Terms and Conditions

1. PAYMENTS.

Unless otherwise agreed to by Continental Steel and Tube Co. (CS&T) in writing, all amounts
payable hereunder shall be due to CS&T within the period of time mutually agreed by and between CS&T and
its Customer, time being of the essence. Late payments shall bear interest at the rate of 18% per annum or
the highest rate permitted by law; whichever is less. Unless otherwise stipulated, customer shall pay all
expenses including taxes, insurance, freight, carriage, and warehousing if applicable.

2. TAXES AND PRICING.

All prices quoted are subject to change without notice and are exclusive of taxes.
Customer is responsible to pay all taxes resulting from transactions, including without limitation occupation,
property, excise, sales, or use tax, but excluding any taxes due on the income of CS&T. If the shipment is
delayed by thirty (30) days or more beyond the scheduled shipment date and such delay is caused in whole or
in part by circumstances beyond the reasonable control of CS&T as provided in paragraph 10, the purchase
price including applicable taxes, shall be subject to increase based on CS&T’s established price on the actual
date of the shipment.

3. SHIPMENT.

(a) The scheduled shipment date is an estimate only. On or after the scheduled shipment date, customer
shall accept shipment upon notification by CS&T. If the customer refuses the shipment, CS&T is authorized to:

(1) Ship the goods and arrange to have the cargo warehoused at a facility chosen by CS&T at its sole
discretion at the customer’s expense and risk. This event shall constitute delivery to the Customer
and CS&T may declare all amounts due upon shipment as immediately due, or, if any amounts are
financed by CS&T, CS&T may declare all amounts due upon shipment as immediately due for
payment, or, if, any amounts are financed by CS&T, CS&T may declare the monthly installment
payments to commence thirty (30) days from the date of such shipment to the warehouse or

(2) At CS&T’s sole discretion, CS&T may defer the shipment or

(3) CS&T may make partial shipments hereunder and may invoice for each such partial shipment
separately. Each partial shipment will be deemed to be a separate sale. However a delay in delivery
of any partial shipment will not relieve Customer of its obligation to accept delivery of remaining
shipments. CS&T’s shipping weights will govern for each shipment or partial shipment. Should
Customer dispute the shipping weight of any shipment or partial shipment, the Customer will
promptly notify CS&T in writing and provide certifiable documentation in the form of light and heavy
truck scale tickets from a certified public scale to substantiate their weight difference dispute.

▶ _What is asked_: Write the next part of the steel company's terms and conditions, starting right after its last sentence.

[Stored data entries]
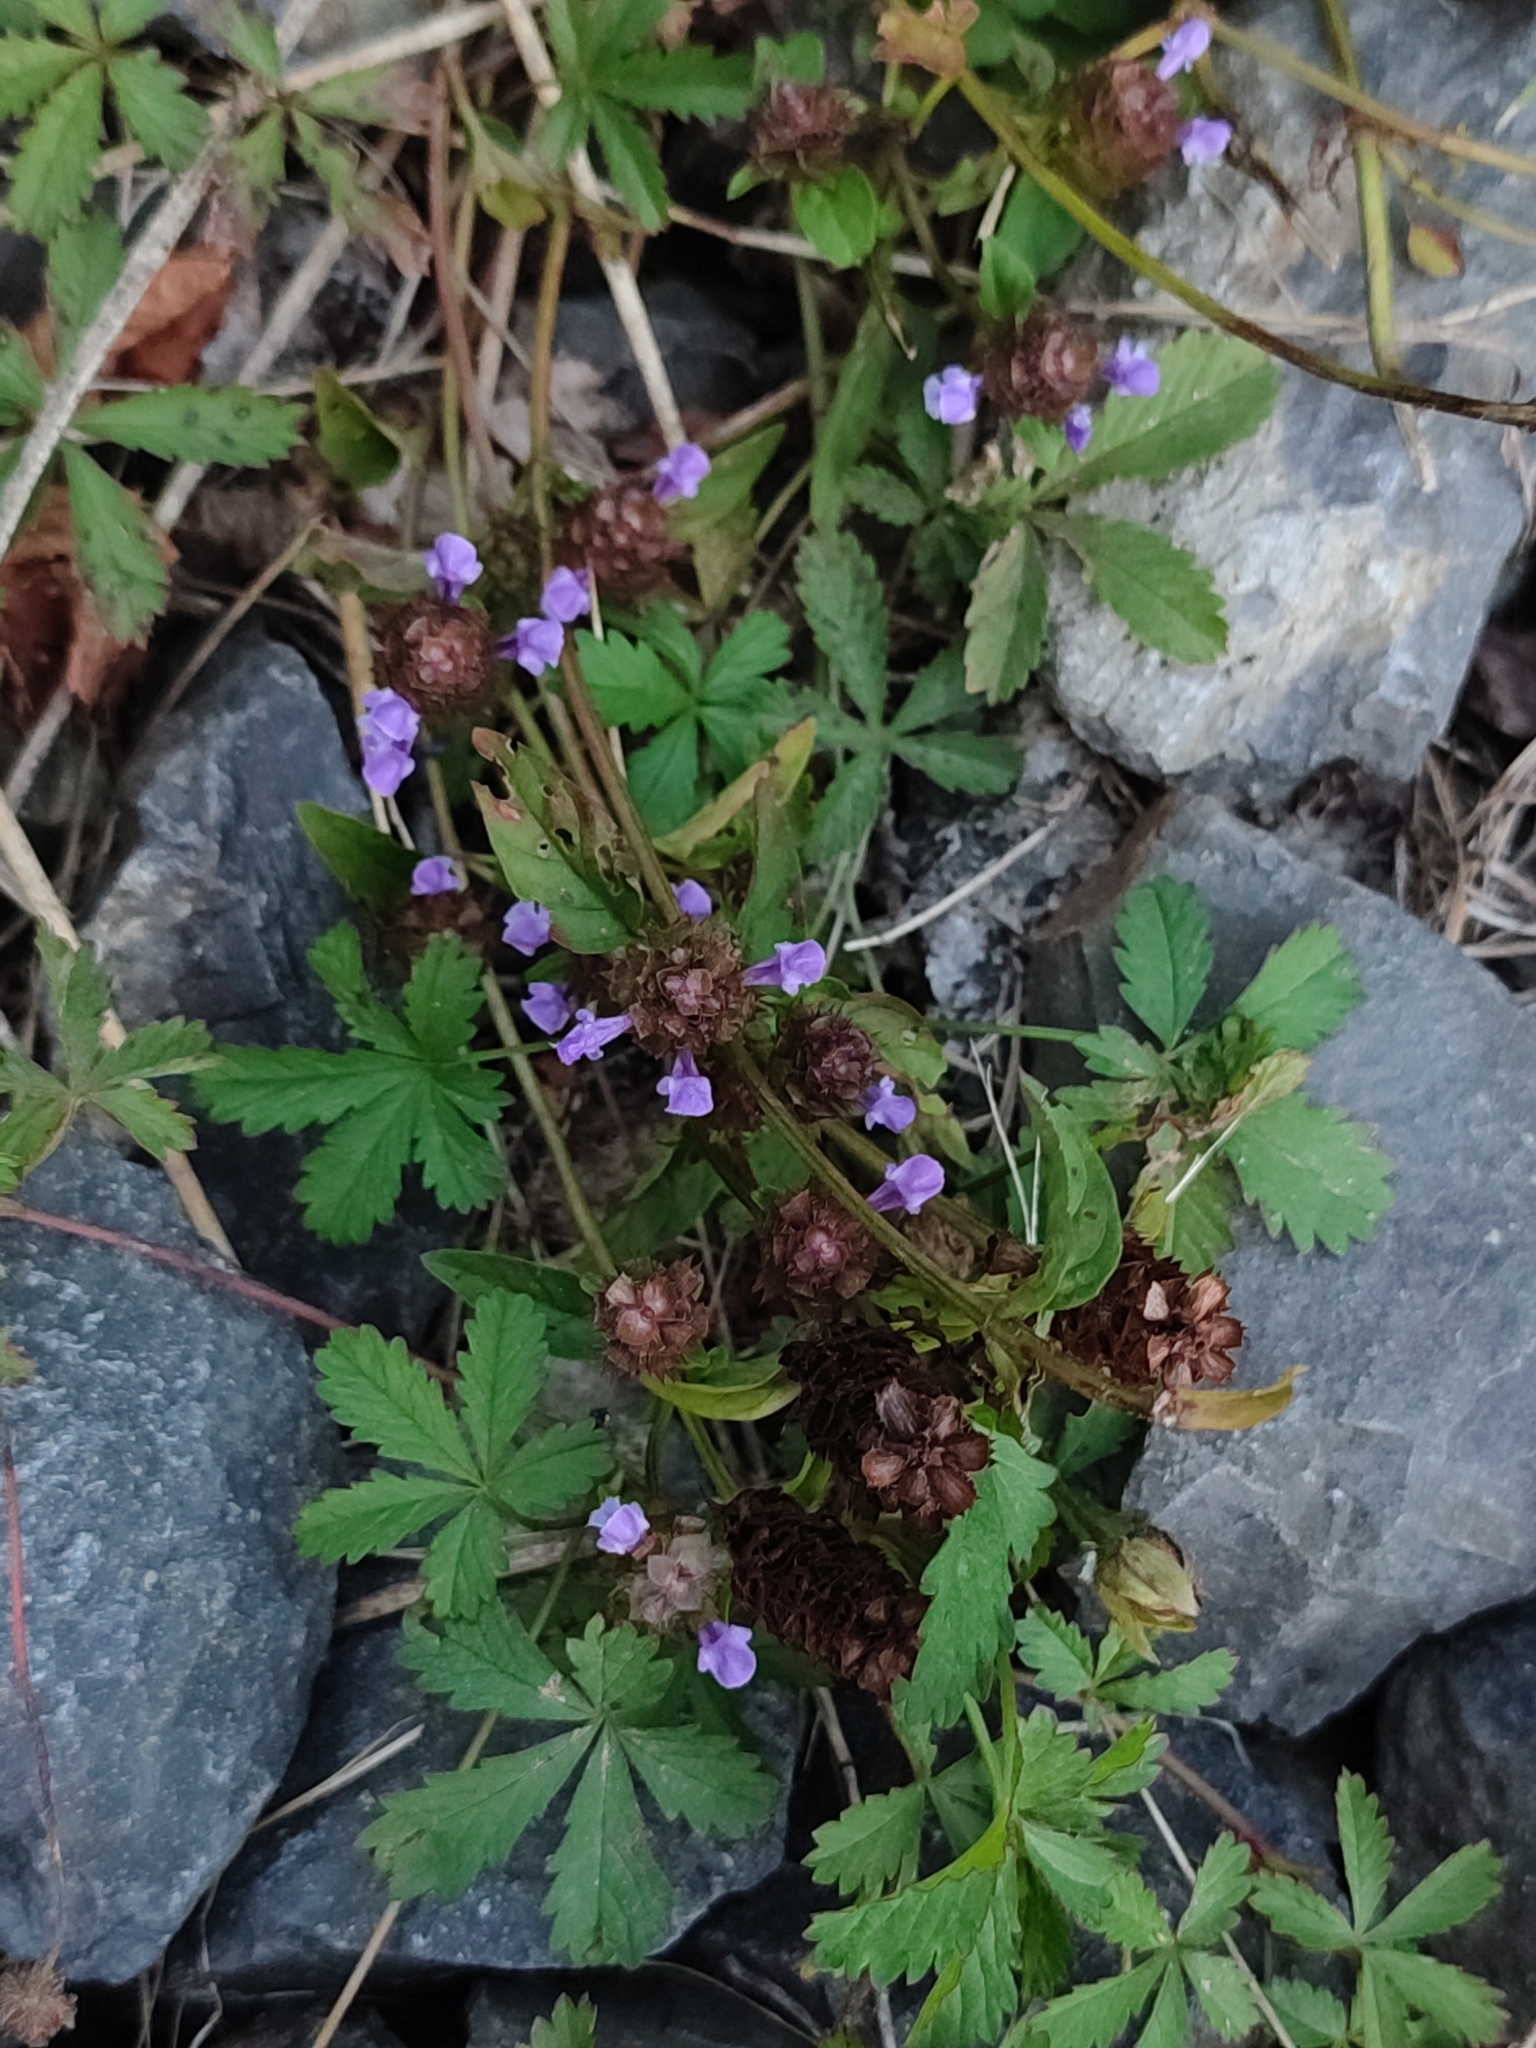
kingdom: Plantae
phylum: Tracheophyta
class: Magnoliopsida
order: Lamiales
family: Lamiaceae
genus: Prunella
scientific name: Prunella vulgaris
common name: Heal-all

▶ _The answer_:
4. SHIPPING WEIGHT TOLERANCES.

The goods sold are subject to CS&T’s shipping weight tolerances of
+/- 10%.

5. TITLE/RISK OF LOSS/INSURANCE.

If the goods are sold to the Customer on an FOB shipping point
basis, the title to and risk of loss of the goods shall pass from CS&T to the Customer when the goods or
component parts are placed in the possession of the carrier for shipment to the Customer. Customer shall
provide insurance to be for no less than the total amount owing to Continental Steel and Tube Co. with loss
first payable to CS&T.

6. ACCEPTANCE OF GOODS.

Customer agrees to inspect or test all goods upon receipt. Customer shall be
deemed to have affected final acceptance of the good within fifteen (15) days from the date of the shipment
unless written notice is received by CS&T within such period.

7. WARRANTY.

(a) CS&T warrants that title to the goods sold shall be free from any encumbrance and will conform to
the description contained on CS&T’s invoice;
b) CS&T SEPCIFICALLY DISCLAIMS ANY IMPLIED WARRANTY OF MERCHANTABILITY OR FITNESS FOR
A PARTICULAR PURPOSE. THERE ARE NO REPRESENTATIONS OR WARRANTIES EXCEPT AS
PROVIDED IN WRITING AND SIGNED BY AN AUTHOURIZED OFFICER OF CS&T.

(c) The Customer is responsible for the designation and selection of product sold by CS&T. Customer
shall hold CS&T harmless and indemnify and defend CS&T – including its affiliates, assigns,
directors, officers, employers, agents, and representatives – for any claims arising out of or relating
to the design, specification, or use of product(s) sold by CS&T to the Customer.

8. REMEDY.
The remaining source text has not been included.